→ **EXERCISE PROMPT**
Search the data below for "cũng"; list each line that holds it.

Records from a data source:

----------

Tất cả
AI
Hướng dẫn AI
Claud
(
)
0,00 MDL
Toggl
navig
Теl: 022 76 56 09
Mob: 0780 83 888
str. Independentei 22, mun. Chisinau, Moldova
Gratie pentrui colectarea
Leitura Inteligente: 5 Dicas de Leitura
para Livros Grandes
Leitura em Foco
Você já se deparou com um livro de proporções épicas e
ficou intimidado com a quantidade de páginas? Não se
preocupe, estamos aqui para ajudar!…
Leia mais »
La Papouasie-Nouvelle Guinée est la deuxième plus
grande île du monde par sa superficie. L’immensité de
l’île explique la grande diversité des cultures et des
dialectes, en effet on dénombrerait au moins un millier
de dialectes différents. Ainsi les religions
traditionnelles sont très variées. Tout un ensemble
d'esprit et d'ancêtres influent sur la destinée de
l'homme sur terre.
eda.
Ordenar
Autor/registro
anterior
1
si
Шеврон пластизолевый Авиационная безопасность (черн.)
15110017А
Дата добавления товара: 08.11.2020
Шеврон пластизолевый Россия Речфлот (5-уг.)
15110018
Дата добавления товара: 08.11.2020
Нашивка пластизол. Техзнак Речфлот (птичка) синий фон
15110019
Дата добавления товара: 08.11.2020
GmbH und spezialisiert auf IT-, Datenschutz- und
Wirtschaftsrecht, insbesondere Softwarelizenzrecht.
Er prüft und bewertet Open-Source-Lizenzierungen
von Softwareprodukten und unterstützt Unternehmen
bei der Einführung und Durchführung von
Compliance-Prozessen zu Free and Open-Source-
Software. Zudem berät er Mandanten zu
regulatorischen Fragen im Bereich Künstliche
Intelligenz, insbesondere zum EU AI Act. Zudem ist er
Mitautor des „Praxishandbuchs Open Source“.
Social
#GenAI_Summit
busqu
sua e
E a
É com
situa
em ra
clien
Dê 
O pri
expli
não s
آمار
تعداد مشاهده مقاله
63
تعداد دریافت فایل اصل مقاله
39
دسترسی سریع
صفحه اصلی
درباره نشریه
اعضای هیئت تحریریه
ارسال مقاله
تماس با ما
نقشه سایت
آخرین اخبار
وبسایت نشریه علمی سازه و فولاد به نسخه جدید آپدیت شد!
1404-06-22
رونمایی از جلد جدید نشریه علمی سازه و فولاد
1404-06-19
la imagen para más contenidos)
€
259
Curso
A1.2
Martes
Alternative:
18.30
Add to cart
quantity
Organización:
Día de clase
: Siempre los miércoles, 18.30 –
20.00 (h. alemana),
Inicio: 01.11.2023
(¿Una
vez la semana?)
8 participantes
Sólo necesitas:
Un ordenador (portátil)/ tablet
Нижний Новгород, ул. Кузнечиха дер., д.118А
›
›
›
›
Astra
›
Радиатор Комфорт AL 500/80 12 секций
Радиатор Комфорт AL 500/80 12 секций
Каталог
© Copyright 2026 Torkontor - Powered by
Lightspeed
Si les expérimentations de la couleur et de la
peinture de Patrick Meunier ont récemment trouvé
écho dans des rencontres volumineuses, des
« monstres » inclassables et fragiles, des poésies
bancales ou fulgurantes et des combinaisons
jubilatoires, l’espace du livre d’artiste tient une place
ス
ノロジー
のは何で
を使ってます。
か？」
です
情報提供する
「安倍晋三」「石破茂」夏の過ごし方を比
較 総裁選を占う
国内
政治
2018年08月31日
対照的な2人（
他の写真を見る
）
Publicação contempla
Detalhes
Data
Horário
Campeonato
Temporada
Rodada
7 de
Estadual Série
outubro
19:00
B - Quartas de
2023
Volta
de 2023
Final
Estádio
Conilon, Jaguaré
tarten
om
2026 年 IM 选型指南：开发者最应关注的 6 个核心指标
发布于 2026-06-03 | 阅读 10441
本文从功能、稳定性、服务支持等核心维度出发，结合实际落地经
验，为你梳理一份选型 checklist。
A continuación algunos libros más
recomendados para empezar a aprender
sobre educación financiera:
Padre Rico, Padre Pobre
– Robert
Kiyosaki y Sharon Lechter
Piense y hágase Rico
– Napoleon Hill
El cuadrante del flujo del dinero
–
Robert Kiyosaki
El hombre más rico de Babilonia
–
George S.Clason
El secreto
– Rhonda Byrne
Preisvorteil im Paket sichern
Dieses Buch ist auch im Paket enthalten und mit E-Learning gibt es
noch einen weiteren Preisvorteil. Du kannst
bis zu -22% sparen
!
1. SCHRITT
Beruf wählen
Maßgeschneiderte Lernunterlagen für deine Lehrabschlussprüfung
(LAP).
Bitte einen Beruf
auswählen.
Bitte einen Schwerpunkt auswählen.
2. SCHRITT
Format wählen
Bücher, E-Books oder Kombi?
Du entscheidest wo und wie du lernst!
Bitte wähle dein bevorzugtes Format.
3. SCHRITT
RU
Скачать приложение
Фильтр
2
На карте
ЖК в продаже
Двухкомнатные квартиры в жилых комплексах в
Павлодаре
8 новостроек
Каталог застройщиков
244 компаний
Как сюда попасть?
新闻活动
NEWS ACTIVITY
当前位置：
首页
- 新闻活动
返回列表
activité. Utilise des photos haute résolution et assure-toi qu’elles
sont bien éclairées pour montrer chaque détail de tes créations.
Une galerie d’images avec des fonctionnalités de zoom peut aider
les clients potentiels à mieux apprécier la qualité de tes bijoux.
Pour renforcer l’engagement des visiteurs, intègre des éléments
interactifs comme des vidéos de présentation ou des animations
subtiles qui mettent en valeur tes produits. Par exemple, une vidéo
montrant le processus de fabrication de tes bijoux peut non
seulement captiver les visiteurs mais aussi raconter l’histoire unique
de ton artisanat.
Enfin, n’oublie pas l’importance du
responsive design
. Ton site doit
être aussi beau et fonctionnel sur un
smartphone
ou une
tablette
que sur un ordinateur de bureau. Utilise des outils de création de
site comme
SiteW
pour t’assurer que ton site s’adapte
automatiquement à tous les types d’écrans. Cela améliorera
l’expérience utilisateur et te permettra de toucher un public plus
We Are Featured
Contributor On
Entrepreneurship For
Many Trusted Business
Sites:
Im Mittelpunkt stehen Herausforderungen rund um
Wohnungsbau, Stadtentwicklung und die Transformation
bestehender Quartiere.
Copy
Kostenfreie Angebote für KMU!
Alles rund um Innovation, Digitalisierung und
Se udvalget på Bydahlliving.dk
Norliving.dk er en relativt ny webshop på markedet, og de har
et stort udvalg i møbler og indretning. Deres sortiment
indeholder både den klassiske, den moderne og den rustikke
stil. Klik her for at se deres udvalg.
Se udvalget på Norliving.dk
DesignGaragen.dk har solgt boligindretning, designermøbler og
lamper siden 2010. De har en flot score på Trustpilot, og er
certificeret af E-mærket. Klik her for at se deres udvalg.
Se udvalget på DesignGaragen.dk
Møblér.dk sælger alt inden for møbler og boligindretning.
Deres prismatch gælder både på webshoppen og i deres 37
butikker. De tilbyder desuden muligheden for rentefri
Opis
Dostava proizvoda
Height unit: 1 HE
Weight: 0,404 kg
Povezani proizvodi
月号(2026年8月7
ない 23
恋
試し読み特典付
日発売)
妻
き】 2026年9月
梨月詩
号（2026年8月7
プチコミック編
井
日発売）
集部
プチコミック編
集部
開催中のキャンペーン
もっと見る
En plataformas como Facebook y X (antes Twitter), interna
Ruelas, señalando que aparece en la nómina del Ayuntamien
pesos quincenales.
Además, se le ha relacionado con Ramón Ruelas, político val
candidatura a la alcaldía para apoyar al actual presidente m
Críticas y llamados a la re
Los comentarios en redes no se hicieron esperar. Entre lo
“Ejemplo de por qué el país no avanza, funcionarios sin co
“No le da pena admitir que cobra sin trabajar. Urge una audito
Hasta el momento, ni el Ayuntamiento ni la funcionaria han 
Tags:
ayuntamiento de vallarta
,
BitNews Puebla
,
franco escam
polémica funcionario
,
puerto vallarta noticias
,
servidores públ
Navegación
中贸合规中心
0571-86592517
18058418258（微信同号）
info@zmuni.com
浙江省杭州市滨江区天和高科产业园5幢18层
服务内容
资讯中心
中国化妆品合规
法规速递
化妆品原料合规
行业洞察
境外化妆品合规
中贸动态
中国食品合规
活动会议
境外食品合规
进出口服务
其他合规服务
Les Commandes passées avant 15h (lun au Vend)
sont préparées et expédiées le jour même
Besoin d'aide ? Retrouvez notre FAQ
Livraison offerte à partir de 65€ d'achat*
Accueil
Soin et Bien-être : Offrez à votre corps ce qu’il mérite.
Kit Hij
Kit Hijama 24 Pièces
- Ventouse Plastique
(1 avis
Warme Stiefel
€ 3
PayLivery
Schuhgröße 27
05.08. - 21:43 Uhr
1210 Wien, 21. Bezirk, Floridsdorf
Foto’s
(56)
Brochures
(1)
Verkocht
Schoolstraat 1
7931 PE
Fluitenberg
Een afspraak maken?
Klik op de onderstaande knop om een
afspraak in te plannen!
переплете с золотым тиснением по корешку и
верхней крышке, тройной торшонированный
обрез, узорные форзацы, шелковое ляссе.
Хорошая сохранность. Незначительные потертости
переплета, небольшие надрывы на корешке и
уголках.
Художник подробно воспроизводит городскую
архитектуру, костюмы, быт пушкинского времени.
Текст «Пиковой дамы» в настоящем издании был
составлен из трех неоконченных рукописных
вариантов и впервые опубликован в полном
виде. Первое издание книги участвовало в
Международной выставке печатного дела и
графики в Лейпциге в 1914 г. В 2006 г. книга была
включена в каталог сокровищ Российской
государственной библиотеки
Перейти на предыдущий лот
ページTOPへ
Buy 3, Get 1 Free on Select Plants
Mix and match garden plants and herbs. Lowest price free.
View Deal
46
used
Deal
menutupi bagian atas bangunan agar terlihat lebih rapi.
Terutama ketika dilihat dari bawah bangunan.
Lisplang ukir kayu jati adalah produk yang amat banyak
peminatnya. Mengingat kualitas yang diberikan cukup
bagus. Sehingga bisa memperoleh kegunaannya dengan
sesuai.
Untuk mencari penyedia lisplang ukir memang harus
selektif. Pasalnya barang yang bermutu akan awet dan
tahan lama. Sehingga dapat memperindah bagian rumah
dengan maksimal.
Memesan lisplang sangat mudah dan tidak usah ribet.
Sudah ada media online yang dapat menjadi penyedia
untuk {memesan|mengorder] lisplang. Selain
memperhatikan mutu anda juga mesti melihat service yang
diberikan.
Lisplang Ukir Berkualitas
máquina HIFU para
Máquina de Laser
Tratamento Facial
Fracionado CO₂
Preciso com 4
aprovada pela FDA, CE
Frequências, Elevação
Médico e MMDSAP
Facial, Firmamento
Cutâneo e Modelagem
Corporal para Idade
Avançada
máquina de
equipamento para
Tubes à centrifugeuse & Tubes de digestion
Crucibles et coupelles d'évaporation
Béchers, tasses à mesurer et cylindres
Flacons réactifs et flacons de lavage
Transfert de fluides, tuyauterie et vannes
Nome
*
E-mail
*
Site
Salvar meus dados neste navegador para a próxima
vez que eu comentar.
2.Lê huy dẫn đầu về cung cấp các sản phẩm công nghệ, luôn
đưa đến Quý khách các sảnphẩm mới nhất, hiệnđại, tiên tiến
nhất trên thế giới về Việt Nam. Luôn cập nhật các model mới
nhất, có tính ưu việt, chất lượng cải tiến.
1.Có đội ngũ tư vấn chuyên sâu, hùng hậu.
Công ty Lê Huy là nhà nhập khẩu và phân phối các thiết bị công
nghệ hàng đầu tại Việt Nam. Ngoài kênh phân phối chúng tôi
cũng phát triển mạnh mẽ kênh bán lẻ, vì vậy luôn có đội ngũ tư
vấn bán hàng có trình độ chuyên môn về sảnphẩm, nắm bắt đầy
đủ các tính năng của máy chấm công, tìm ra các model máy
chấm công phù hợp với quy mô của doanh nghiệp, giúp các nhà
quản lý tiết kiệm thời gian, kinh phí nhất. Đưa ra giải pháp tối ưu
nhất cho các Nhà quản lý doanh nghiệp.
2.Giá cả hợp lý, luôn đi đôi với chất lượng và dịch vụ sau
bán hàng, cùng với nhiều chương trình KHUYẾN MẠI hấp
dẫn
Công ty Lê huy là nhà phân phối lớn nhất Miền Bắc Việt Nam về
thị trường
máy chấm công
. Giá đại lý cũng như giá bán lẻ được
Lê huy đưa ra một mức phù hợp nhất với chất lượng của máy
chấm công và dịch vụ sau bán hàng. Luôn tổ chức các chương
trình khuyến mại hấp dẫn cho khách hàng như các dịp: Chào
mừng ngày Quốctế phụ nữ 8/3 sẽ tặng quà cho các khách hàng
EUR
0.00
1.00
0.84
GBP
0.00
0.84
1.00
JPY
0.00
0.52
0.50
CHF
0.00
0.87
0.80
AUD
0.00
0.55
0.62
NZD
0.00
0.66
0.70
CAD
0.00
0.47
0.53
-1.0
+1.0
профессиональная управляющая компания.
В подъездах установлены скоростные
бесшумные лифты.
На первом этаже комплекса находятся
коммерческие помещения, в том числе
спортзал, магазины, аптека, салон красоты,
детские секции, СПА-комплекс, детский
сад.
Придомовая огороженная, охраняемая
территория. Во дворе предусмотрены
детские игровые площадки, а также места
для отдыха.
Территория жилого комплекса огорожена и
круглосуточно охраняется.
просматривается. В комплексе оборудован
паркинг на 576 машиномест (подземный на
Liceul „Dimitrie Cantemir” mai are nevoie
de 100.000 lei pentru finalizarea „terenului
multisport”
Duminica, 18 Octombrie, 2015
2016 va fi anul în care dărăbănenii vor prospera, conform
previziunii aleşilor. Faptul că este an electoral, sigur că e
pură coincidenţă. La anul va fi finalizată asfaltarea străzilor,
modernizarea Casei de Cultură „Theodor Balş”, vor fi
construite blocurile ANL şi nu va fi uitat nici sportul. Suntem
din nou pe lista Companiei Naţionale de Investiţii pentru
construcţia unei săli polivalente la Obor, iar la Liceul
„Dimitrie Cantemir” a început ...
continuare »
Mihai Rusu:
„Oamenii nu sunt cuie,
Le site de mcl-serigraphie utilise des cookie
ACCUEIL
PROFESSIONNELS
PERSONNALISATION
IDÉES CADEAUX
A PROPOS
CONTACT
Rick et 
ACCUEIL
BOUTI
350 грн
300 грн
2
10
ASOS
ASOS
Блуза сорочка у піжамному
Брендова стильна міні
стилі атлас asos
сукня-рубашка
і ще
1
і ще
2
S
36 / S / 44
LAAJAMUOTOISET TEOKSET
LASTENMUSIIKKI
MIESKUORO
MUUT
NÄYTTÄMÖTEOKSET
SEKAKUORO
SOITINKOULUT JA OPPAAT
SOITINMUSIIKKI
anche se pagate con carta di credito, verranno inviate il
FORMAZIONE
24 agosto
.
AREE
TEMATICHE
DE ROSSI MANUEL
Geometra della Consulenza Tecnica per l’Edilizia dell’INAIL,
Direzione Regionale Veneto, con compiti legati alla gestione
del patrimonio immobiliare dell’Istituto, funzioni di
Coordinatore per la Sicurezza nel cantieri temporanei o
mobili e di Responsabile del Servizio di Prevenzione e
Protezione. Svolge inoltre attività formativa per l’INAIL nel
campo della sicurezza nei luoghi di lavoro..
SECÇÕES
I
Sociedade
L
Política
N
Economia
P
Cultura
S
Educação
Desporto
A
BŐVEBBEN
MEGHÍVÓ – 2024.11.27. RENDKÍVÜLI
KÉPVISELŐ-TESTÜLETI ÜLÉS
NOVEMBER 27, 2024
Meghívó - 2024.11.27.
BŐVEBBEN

----------

→ **ANSWER TO THIS EXERCISE**
cũng phát triển mạnh mẽ kênh bán lẻ, vì vậy luôn có đội ngũ tư
. Giá đại lý cũng như giá bán lẻ được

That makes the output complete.